Oct 7, 2009
MOVIE REVIEW: Michael Moore’s “Capitalism: A Love Story”
Michael Moore’s “Capitalism: A Love Story” GPA 3.6
Left: Who's Driving?
Somehow I had the impression that Michael Moore's new documentary would be a disappointment, but I liked it at least as well as his other work. As usual, Moore makes little attempt to be objective, but the clips he provides often cannot be challenged on the grounds of a misleading context. Most of their targets would be damned in any context.
Of course those targets are trees in a Michael Moore forest, and I’m not ready to abandon capitalism because he says so, or because of his sometimes incompletely argued examples, or because capitalism is cruel (of course it is--what system isn't?). The first twenty minutes of the movie are a particularly insubstantial, emotional preparation for more compelling points or suggestions to come.
However, I give Moore credit for reminding me of, and frightening me about, some recent cases of abuse and corruption in our free market system. And he forces us to ask: How free is the system if one or four or eight banks are the de facto owners and operators, within and just outside the White House and Congress?

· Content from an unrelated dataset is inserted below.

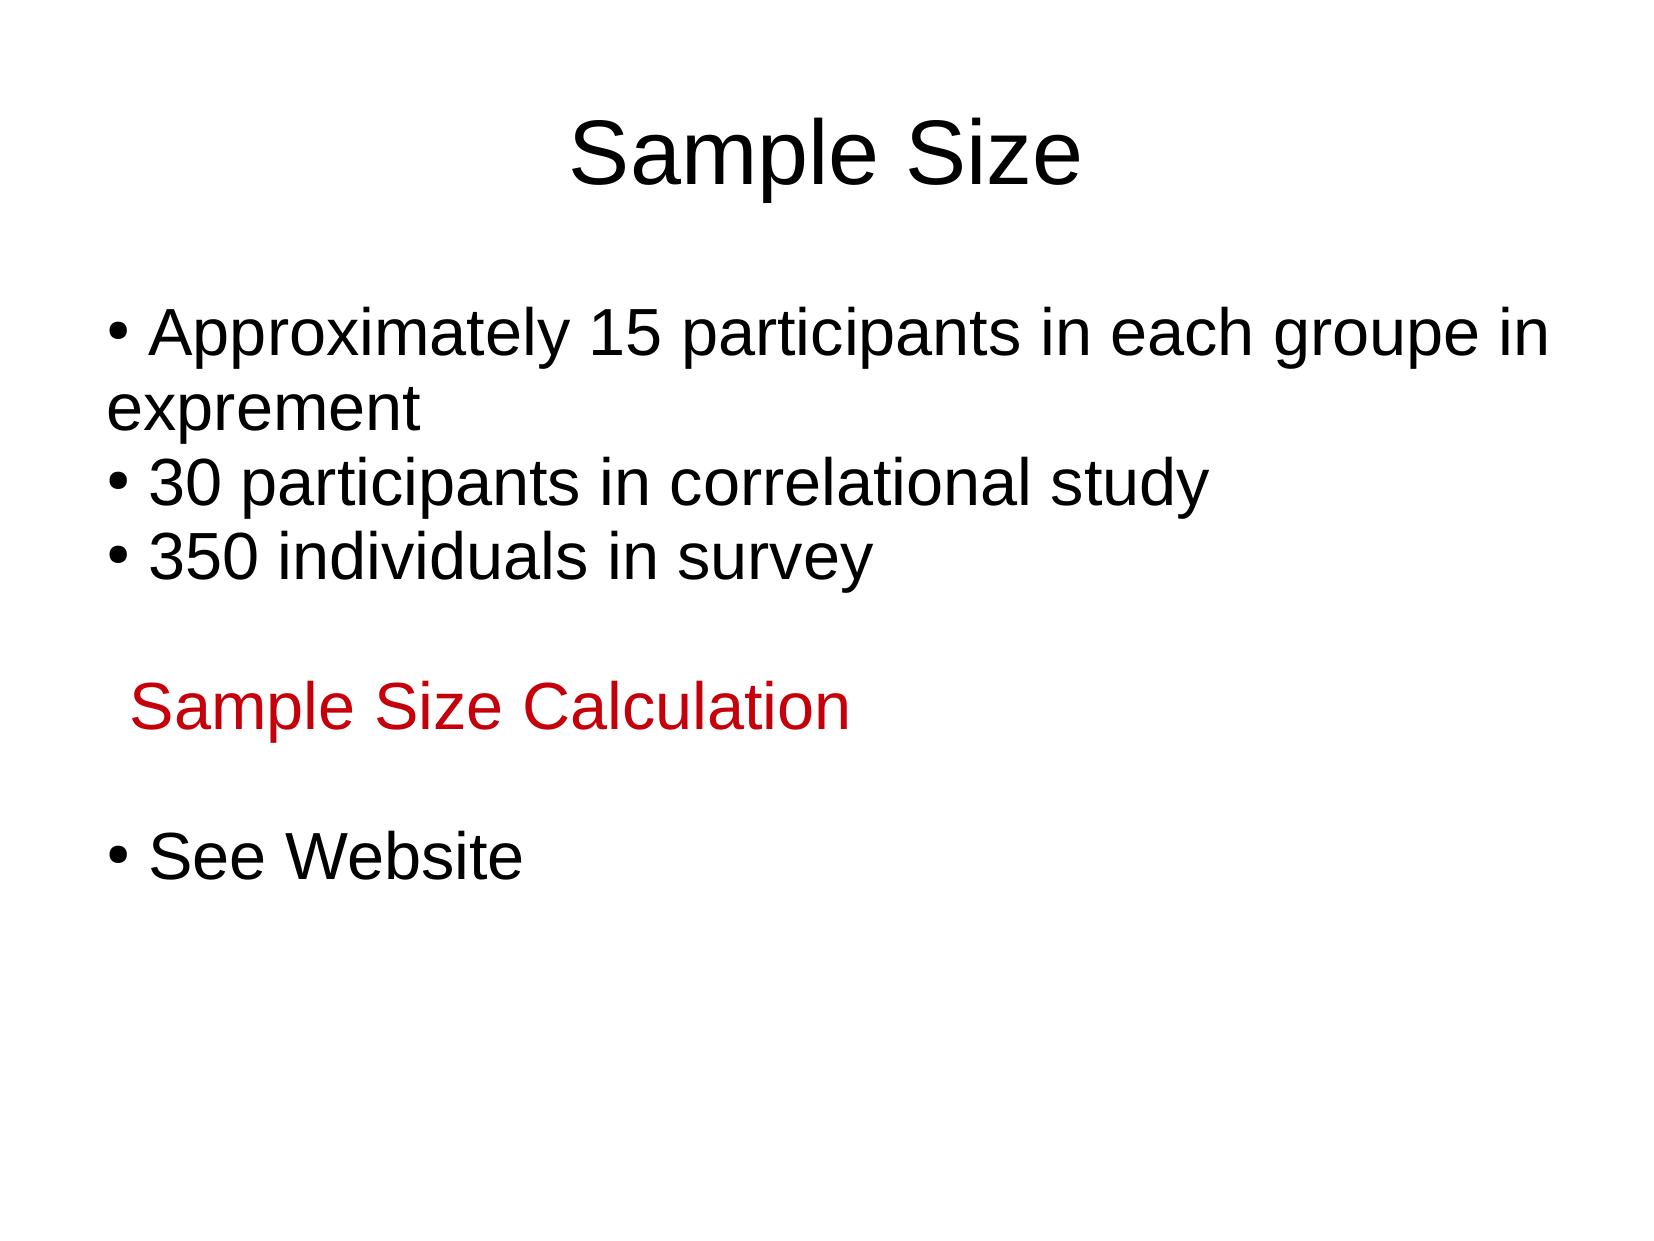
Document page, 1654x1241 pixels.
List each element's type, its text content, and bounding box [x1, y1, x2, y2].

title Sample Size [82, 49, 1571, 257]
subtitle Approximately 15 participants in each groupe in exprement 30 participants in correlational study 350 individuals in survey Sample Size Calculation See Website [106, 295, 1595, 1114]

As always, a problem with this Michael Moore film is that he’s preaching to the choir. How does one persuade conservatives to observe, listen—really listen—and offer point by point rebuttals to what Moore claims to be exposing? I had to listen to W. and SuperDickOfCurlySmirk for eight years—fractured English, fractured logic and fractured morality. The least my conservative acquaintances and relatives can do is listen to the goofy, entertaining, childlike, yet oddly persuasive Michael Moore for two hours, after which I’ll listen to them as they try to challenge him. I offer them the chance for a line-item veto of any point Moore makes or implies. Maybe I could hire a team of experts from the Left and the Right to analyze their complaints and their bile. Exactly why is the Right so enraged?
But these people won’t even listen to President Obama, who is a negotiating pragmatist compared to Michael Moore. And here's their charge in a nutshell: "He's an _____ist."
Is The Right listening to Ken Burns as he hits another home run in his series on the National Parks? Is Ken Burns another thinker to be dismissed (as a Commie-Atheist, Animal-Loving, Tree Hugger)?
And therefore Teddy Roosevelt? I bet Teddy Roosevelt could beat up your great great great grandpa. And you know, free enterprise hates losing more than it hates being wrong or doing wrong--if it cares at all.